◆ Seitentext

>>>

Paula und Martha segeln unbefangen und fröhlich auf und ab. Saltys übersehene Zeisinge sind gelöst, endlich steht das Groß. Nur Oliese hoppelt noch unter Fock und Motor aufs Ufer zu, wendet, das Großfall verheddert sich. Die schwarze Wand, die auf uns zu treibt, beginnt zu grummeln. Wir brechen das Projekt, uns in geräumigem, geschützten Terrain gemütlich einzusegeln, ab: Erstmal zurück nach Arnis. Alle Segel sind geborgen, bevor uns der Böenkragen erreicht. Plötzlich null Sicht, der Regen ergießt sich in den Halsausschnitt des Ölzeugs. Sicherheitshalber legen wir  am Mastenkran an. Dieses Spektakel hier droht uns den Tag zu verderben - aber werden wir das zulassen?

Juni 2018

Von vornherein steht fest, dass es eine außergewöhnliche Woche wird: Unterwegs mit vier Booten und vier Personen. Diese sind Okko, der Martha schon zum dritten Mal für einen Flottillentörn gebucht hat. Rolf, der letztes Jahr schon dabei war - auch da gerieten wir in ein Gewitter, mir kommt der Verdacht, er sei ein Regengott, und da ist es ganz gut, dass wir diesen unvermeidlichen Programmpunkt jetzt gleich zu Beginn abhandeln können. Binnenrevier-Drachensegler Rolf muss sich nun mit Oliese anfreunden, nachdem er letztes Jahr zu Admiral Jacob ein eher distanziertes Verhältnis pflegte. Und dann ist da noch Martin, unser Newcomer: Als gebürtiger Hamburger erstmals auf der Ostsee und an der Schlei, Einhandsegeln ist er auch nicht gewohnt - aber zwischen ihm und Salty entwickelt sich schnell ein inniges Vertrauensverhältnis. Das ist auch gut so, denn wir werden bei viel Wind spannende Abenteuer erleben. Beide, Rolf und Martin, haben viele ihrer Seemeilen auf Seen in Voralpenland sowie als Mitsegler im Mittelmeer gesammelt, tendenziell einem Leichtwindrevier, wo außerdem der Autopilot die Navigation erledigt und die Elektrowinsch die Kraftakte erledigt.

Das Anlegen im Gewitter gelingt letztlich mühelos: Zwar prasselt der Regen so heftig, dass wir uns mit Zeichensprache verständigen müssen, doch es klappt ausgezeichnet. Lediglich meine Schuhe sind vorläufig unbrauchbar, für die Gummistiefel war keine Zeit mehr. Wir warten die weitere Schaueraktivität ab, segeln mit einer leichten Abendbrise noch nach Maasholm - Segelsetzen klappt vorzüglich, auch bei Rolf und Oli - und gehen dort lecker essen.

Von da an sollten die Charterboote keine Meile mehr ungerefft segeln.

<<<

◆ Datenauszug
>>>

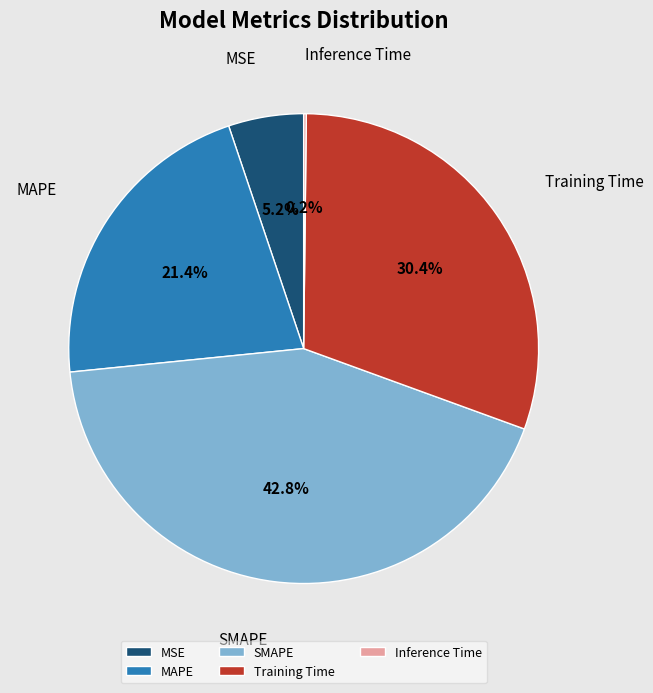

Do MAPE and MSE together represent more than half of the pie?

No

<<<
>>>

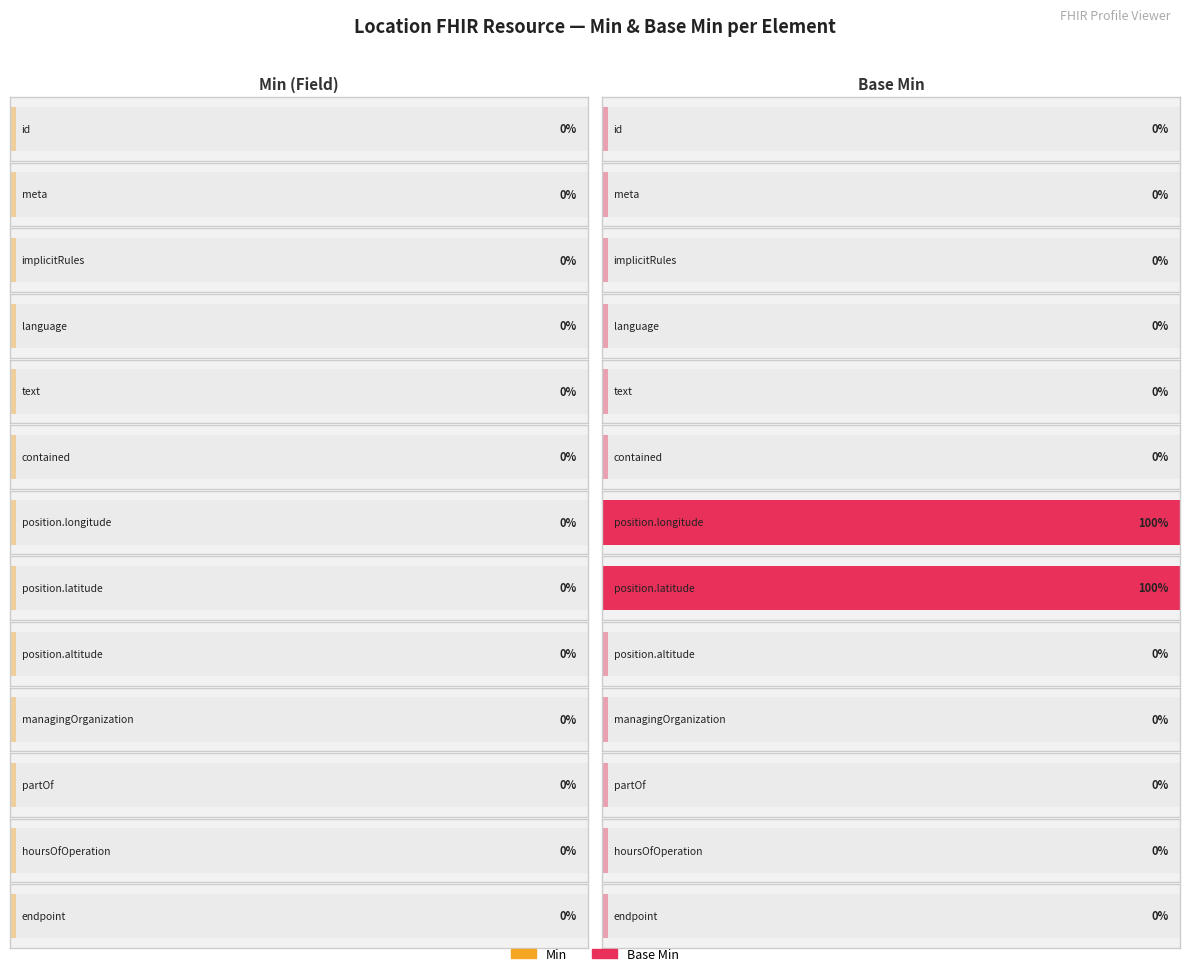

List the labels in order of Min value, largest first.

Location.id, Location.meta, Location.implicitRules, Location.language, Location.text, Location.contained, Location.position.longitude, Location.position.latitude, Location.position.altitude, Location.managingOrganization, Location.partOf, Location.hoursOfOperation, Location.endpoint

<<<
>>>

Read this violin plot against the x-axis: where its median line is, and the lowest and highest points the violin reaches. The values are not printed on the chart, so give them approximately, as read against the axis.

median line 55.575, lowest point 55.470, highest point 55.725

<<<

◆ Zu erledigen
Entnimm dem Törnbericht wörtlich die Passage von „Das Anlegen im“ bis „dort lecker essen.“.

◆ Ergebnis
Das Anlegen im Gewitter gelingt letztlich mühelos: Zwar prasselt der Regen so heftig, dass wir uns mit Zeichensprache verständigen müssen, doch es klappt ausgezeichnet. Lediglich meine Schuhe sind vorläufig unbrauchbar, für die Gummistiefel war keine Zeit mehr. Wir warten die weitere Schaueraktivität ab, segeln mit einer leichten Abendbrise noch nach Maasholm - Segelsetzen klappt vorzüglich, auch bei Rolf und Oli - und gehen dort lecker essen.